Victuni obtained from the Minister of Financial Institutions, Companies and Cooperatives of Quebec a general permit under the Mortmain Act (R.S.Q. 1964, c. 276), a permit which includes the following:
[TRANSLATION] …grants this corporation a general permit conferring on it the same capacity, with respect to real property, as is enjoyed by a corporation created by letters patent granted by the Minister of Financial Institutions, Companies and Cooperatives.
Additionally, the Provincial Court judge properly observed:
[TRANSLATION] …if the contract R-10 is void, as learned counsel for the respondent contends, it does not automatically follow that Victuni thereby becomes the absolute owner of the land which is the object of the contract.
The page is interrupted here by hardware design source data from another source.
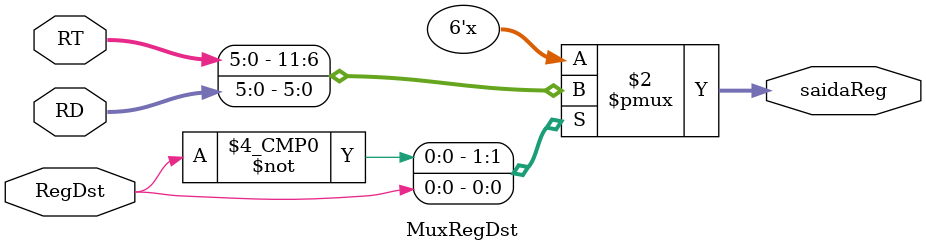
<source format=v>
module MuxRegDst(RT, RD, RegDst, saidaReg);
input [5:0] RD, RT;
input RegDst;
output reg[5:0] saidaReg;

always@(*)
begin
	case(RegDst)
	1'b0:
	saidaReg = RT;
	1'b1:
	saidaReg = RD;
	default: saidaReg = 6'd0;
	endcase
end

endmodule
</source>
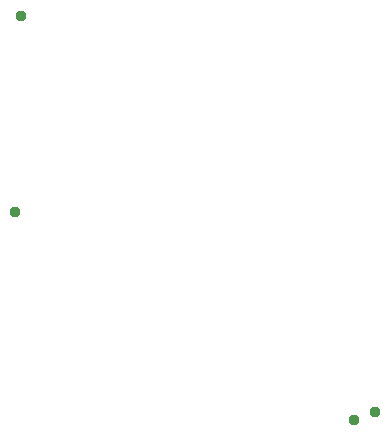
<source format=gbs>
G75*
%MOIN*%
%OFA0B0*%
%FSLAX25Y25*%
%IPPOS*%
%LPD*%
%AMOC8*
5,1,8,0,0,1.08239X$1,22.5*
%
%ADD10C,0.03778*%
D10*
X0190563Y0123130D03*
X0197500Y0125905D03*
X0077490Y0192500D03*
X0079571Y0257708D03*
M02*

</source>
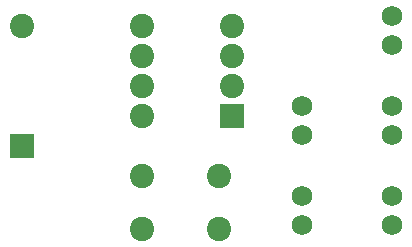
<source format=gts>
G04 MADE WITH FRITZING*
G04 WWW.FRITZING.ORG*
G04 DOUBLE SIDED*
G04 HOLES PLATED*
G04 CONTOUR ON CENTER OF CONTOUR VECTOR*
%ASAXBY*%
%FSLAX23Y23*%
%MOIN*%
%OFA0B0*%
%SFA1.0B1.0*%
%ADD10C,0.081000*%
%ADD11C,0.068992*%
%ADD12R,0.081000X0.081000*%
%LNMASK1*%
G90*
G70*
G54D10*
X1011Y96D03*
X755Y96D03*
X1011Y273D03*
X755Y273D03*
G54D11*
X1288Y108D03*
X1288Y206D03*
X1288Y408D03*
X1288Y506D03*
X1588Y108D03*
X1588Y206D03*
X1588Y408D03*
X1588Y506D03*
G54D10*
X1055Y473D03*
X755Y473D03*
X1055Y573D03*
X755Y573D03*
X1055Y673D03*
X755Y673D03*
X1055Y773D03*
X755Y773D03*
G54D11*
X1588Y708D03*
X1588Y806D03*
G54D10*
X355Y373D03*
X355Y773D03*
G54D12*
X1055Y473D03*
X355Y373D03*
G04 End of Mask1*
M02*
</source>
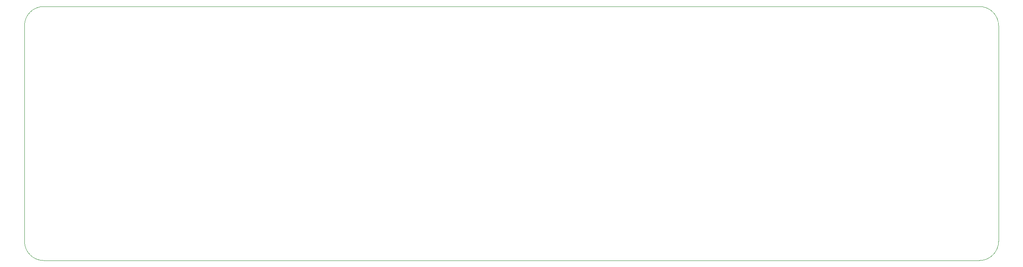
<source format=gbr>
%TF.GenerationSoftware,KiCad,Pcbnew,(5.1.9)-1*%
%TF.CreationDate,2022-01-24T16:54:11-08:00*%
%TF.ProjectId,pspMidi,7073704d-6964-4692-9e6b-696361645f70,rev?*%
%TF.SameCoordinates,Original*%
%TF.FileFunction,Profile,NP*%
%FSLAX46Y46*%
G04 Gerber Fmt 4.6, Leading zero omitted, Abs format (unit mm)*
G04 Created by KiCad (PCBNEW (5.1.9)-1) date 2022-01-24 16:54:11*
%MOMM*%
%LPD*%
G01*
G04 APERTURE LIST*
%TA.AperFunction,Profile*%
%ADD10C,0.050000*%
%TD*%
G04 APERTURE END LIST*
D10*
X37000000Y-56000000D02*
G75*
G02*
X41000000Y-52000000I4000000J0D01*
G01*
X41000000Y-105000000D02*
G75*
G02*
X37000000Y-101000000I0J4000000D01*
G01*
X240000000Y-101000000D02*
G75*
G02*
X236000000Y-105000000I-4000000J0D01*
G01*
X236000000Y-52000000D02*
G75*
G02*
X240000000Y-56000000I0J-4000000D01*
G01*
X41000000Y-52000000D02*
X236000000Y-52000000D01*
X37000000Y-101000000D02*
X37000000Y-56000000D01*
X236000000Y-105000000D02*
X41000000Y-105000000D01*
X240000000Y-56000000D02*
X240000000Y-101000000D01*
M02*

</source>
If the contract is void, it produces no effect and each party to the contract is restored to its prior position: Victuni recovers bond R-13 and Place Victoria land R-12.
On the whole, I conclude that the appeal should be allowed, the judgment of the Court of Appeal set aside and the judgment of the Provincial Court restored with costs throughout against respondent.
[Page 587]
Appeal allowed with costs.
Solicitors for the appellant: Martineau, Walker, Allison, Beaulieu, Mackell & Clermont, Montreal.
Solicitors for the respondent: St-Jean, Desruisseaux & Associates, Montreal.